Further in accordance with a preferred embodiment of the present invention the fuel burner is a burner which principally produces heat.

Still, further in accordance with a preferred embodiment of the present invention the fuel burner is a burner which principally produces light.

Additionally in accordance with a preferred embodiment of the present invention the pressurizer includes a heat actuated gas flow generator.

Moreover in accordance with a preferred embodiment of the present invention the gas flow generator is operative to provide a flow of gas under pressure to the interior of the fuel container.

Further in accordance with a preferred embodiment of the present invention the pressurizer also includes a one-way valve associated with the gas flow generator.

Still further in accordance with a preferred embodiment of the present invention the gas flow generator and the one-way valve associated therewith are operative to provide a flow of gas under pressure to the interior of the fuel container.

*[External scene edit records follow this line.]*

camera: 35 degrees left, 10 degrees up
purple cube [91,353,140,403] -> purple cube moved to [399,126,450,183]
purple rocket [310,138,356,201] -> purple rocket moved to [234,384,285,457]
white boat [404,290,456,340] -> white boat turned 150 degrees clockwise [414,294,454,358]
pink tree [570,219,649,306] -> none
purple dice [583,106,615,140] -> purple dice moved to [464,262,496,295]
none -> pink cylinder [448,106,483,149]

Additionally in accordance with a preferred embodiment of the present invention the pressurizer also includes an expandable gas container located at the interior of the fuel container and arranged to receive the flow of gas under pressure.

Moreover in accordance with a preferred embodiment of the present invention the pressurizer also includes a piston located at the interior of the fuel container and arranged to be displaced by pressurized gas supplied to one side thereof from the gas flow generator.

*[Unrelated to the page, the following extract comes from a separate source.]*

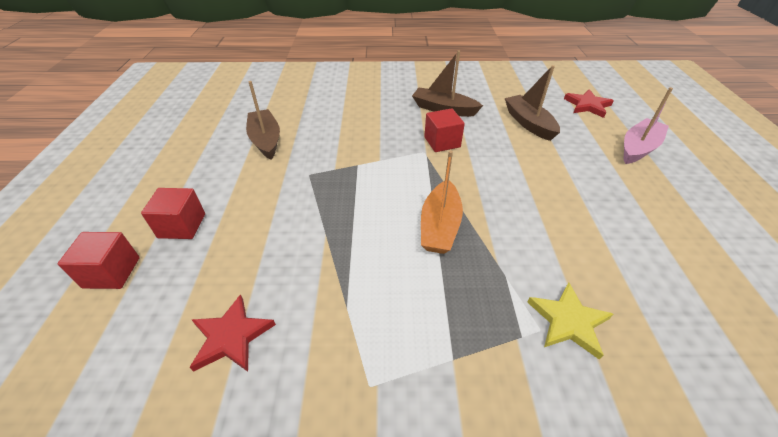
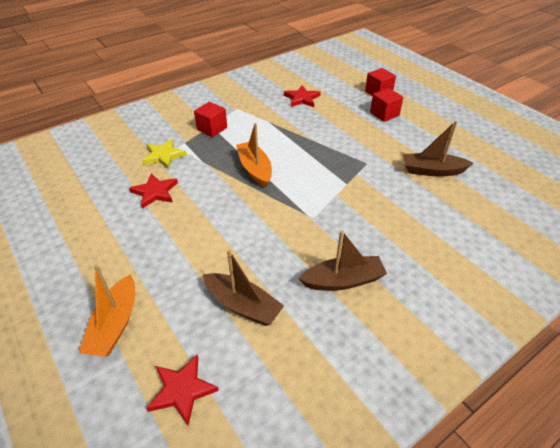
camera: 145 degrees right, 0 degrees up
brown boat [246,81,280,160] -> brown boat turned 150 degrees clockwise [403,121,473,177]
red cube [424,108,465,152] -> red cube moved to [194,102,227,137]
pink boat [624,87,673,164] -> orange boat [78,265,135,357]
none -> red star [129,173,178,209]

Further in. accordance with a preferred embodiment of the present invention the fuel container is formed of a plastic material.

Still further in accordance with a preferred embodiment of the present invention the heat actuated gas flow generator is disposed above the fuel burner.

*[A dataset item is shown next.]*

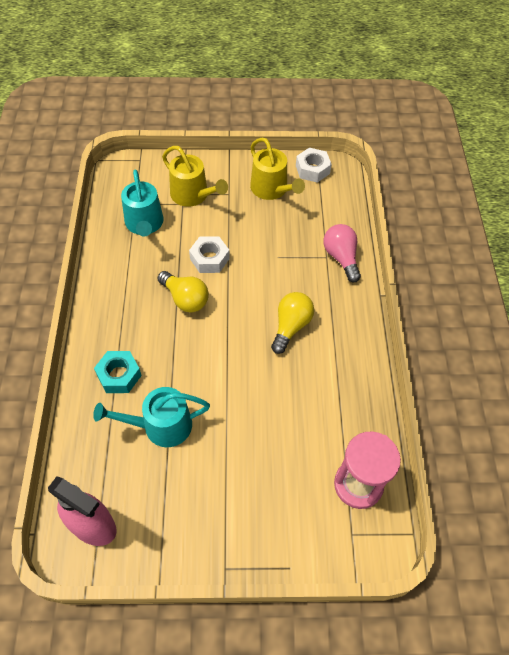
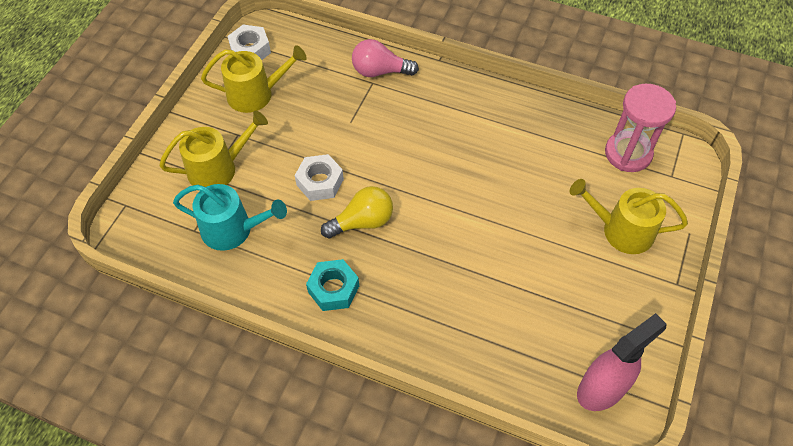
camera: 65 degrees left, 0 degrees up
turquoise watering can [93,387,210,447] -> none
turquoise nut [94,351,142,393] -> turquoise nut moved to [306,259,359,311]
yellow light bulb [271,292,314,354] -> none
none -> yellow watering can [570,179,688,254]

Additionally in accordance with a preferred embodiment of the present invention the fluid fuel combustion apparatus also includes a gas pressure dissipation valve.

Moreover in accordance with a preferred embodiment of the present invention the gas pressure dissipation valve is automatically operated to prevent overpressurization of fuel in the fuel container.

Further in accordance with a preferred embodiment of the present invention the gas pressure dissipation valve is selectably operable upon termination of combustion of the fuel, thereby to maintain the fuel in the fuel container in a generally unpressured state when the combustion apparatus is not in use.

Still further in accordance with a preferred embodiment of the present invention the pressurizer includes a heat actuated gas pressure generator.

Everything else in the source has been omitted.